### Work request
Whenever a picture appears, leave it out while repeating all the other data exactly.

### Listed records
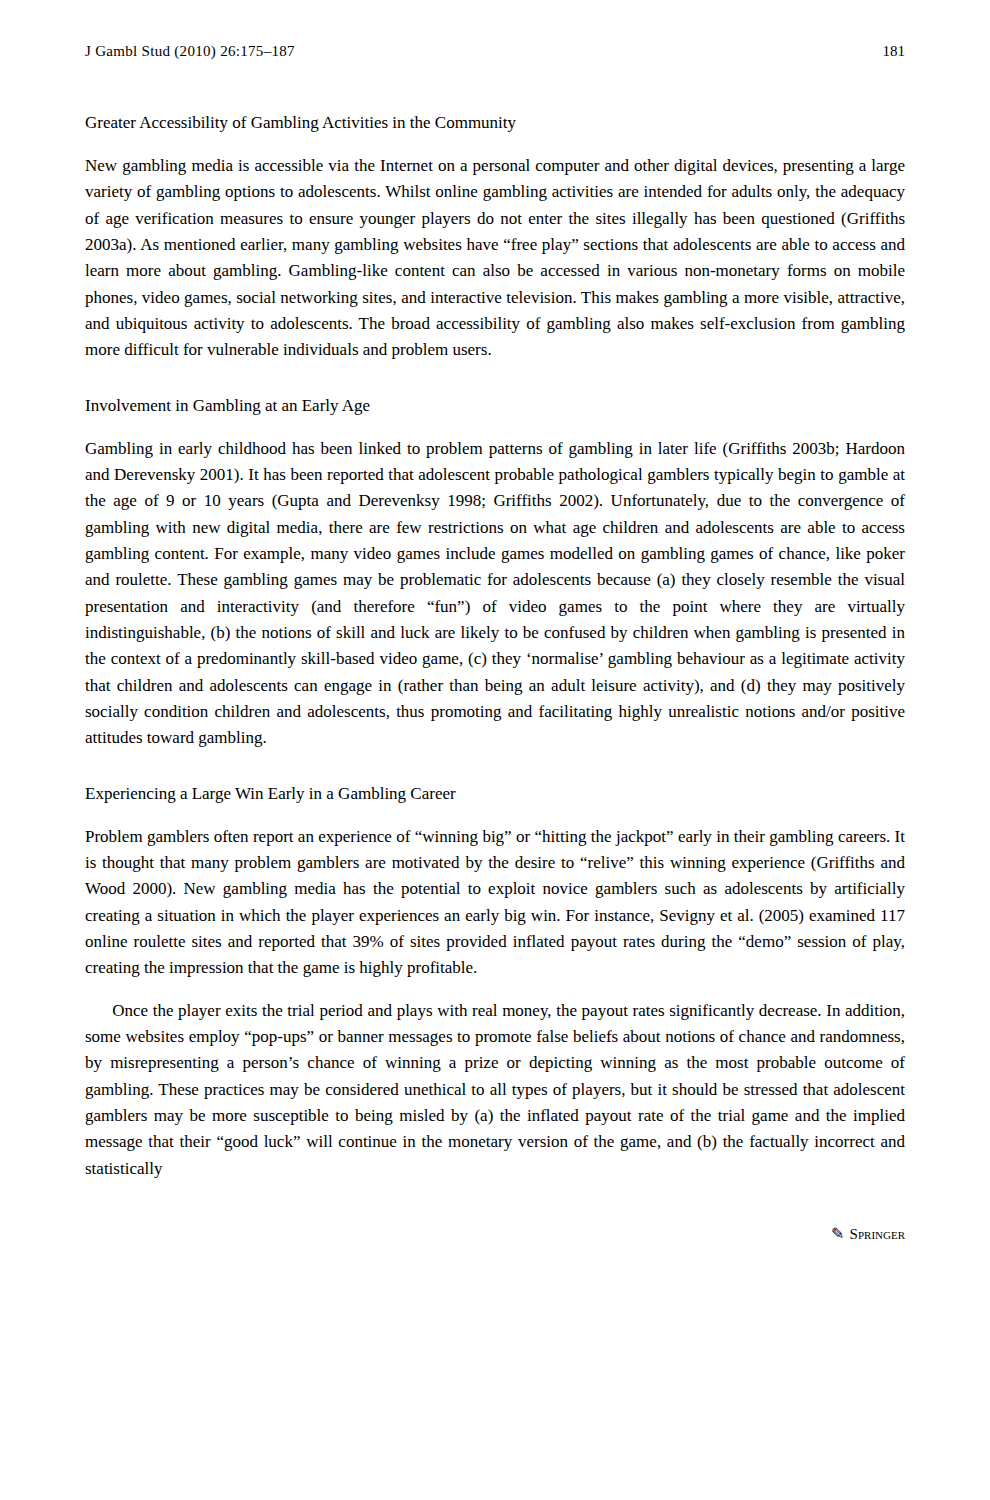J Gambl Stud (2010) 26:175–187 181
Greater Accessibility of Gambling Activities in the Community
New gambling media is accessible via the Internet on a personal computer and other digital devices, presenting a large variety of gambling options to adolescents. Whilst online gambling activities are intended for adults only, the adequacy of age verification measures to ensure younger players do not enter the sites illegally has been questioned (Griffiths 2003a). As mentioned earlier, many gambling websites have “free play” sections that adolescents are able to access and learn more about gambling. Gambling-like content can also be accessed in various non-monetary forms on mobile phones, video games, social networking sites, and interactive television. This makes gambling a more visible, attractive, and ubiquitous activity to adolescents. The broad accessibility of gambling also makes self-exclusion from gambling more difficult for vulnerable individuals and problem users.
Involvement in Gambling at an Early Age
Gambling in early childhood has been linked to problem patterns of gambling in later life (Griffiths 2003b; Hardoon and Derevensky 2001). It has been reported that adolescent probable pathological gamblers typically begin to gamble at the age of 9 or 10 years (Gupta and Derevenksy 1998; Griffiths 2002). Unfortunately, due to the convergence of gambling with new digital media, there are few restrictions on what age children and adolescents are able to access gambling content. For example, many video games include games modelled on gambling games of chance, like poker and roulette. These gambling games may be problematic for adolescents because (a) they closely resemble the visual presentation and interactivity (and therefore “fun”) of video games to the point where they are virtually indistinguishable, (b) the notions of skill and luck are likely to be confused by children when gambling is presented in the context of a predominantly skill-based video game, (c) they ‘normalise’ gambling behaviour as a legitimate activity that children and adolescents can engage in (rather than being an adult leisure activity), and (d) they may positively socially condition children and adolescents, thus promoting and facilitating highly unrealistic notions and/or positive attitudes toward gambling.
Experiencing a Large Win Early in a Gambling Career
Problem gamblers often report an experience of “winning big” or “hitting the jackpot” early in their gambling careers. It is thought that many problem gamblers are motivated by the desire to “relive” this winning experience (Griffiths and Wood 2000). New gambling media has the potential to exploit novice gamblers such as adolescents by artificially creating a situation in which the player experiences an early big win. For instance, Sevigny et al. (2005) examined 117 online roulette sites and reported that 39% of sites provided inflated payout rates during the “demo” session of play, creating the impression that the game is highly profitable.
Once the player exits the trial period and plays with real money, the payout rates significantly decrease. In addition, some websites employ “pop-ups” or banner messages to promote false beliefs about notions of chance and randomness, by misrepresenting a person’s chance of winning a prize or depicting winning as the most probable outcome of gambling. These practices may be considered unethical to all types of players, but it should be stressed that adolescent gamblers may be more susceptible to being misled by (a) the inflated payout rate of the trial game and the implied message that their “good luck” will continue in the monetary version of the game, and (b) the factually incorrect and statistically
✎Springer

### Your response
J Gambl Stud (2010) 26:175–187 181
Greater Accessibility of Gambling Activities in the Community
New gambling media is accessible via the Internet on a personal computer and other digital devices, presenting a large variety of gambling options to adolescents. Whilst online gambling activities are intended for adults only, the adequacy of age verification measures to ensure younger players do not enter the sites illegally has been questioned (Griffiths 2003a). As mentioned earlier, many gambling websites have “free play” sections that adolescents are able to access and learn more about gambling. Gambling-like content can also be accessed in various non-monetary forms on mobile phones, video games, social networking sites, and interactive television. This makes gambling a more visible, attractive, and ubiquitous activity to adolescents. The broad accessibility of gambling also makes self-exclusion from gambling more difficult for vulnerable individuals and problem users.
Involvement in Gambling at an Early Age
Gambling in early childhood has been linked to problem patterns of gambling in later life (Griffiths 2003b; Hardoon and Derevensky 2001). It has been reported that adolescent probable pathological gamblers typically begin to gamble at the age of 9 or 10 years (Gupta and Derevenksy 1998; Griffiths 2002). Unfortunately, due to the convergence of gambling with new digital media, there are few restrictions on what age children and adolescents are able to access gambling content. For example, many video games include games modelled on gambling games of chance, like poker and roulette. These gambling games may be problematic for adolescents because (a) they closely resemble the visual presentation and interactivity (and therefore “fun”) of video games to the point where they are virtually indistinguishable, (b) the notions of skill and luck are likely to be confused by children when gambling is presented in the context of a predominantly skill-based video game, (c) they ‘normalise’ gambling behaviour as a legitimate activity that children and adolescents can engage in (rather than being an adult leisure activity), and (d) they may positively socially condition children and adolescents, thus promoting and facilitating highly unrealistic notions and/or positive attitudes toward gambling.
Experiencing a Large Win Early in a Gambling Career
Problem gamblers often report an experience of “winning big” or “hitting the jackpot” early in their gambling careers. It is thought that many problem gamblers are motivated by the desire to “relive” this winning experience (Griffiths and Wood 2000). New gambling media has the potential to exploit novice gamblers such as adolescents by artificially creating a situation in which the player experiences an early big win. For instance, Sevigny et al. (2005) examined 117 online roulette sites and reported that 39% of sites provided inflated payout rates during the “demo” session of play, creating the impression that the game is highly profitable.
Once the player exits the trial period and plays with real money, the payout rates significantly decrease. In addition, some websites employ “pop-ups” or banner messages to promote false beliefs about notions of chance and randomness, by misrepresenting a person’s chance of winning a prize or depicting winning as the most probable outcome of gambling. These practices may be considered unethical to all types of players, but it should be stressed that adolescent gamblers may be more susceptible to being misled by (a) the inflated payout rate of the trial game and the implied message that their “good luck” will continue in the monetary version of the game, and (b) the factually incorrect and statistically
✎Springer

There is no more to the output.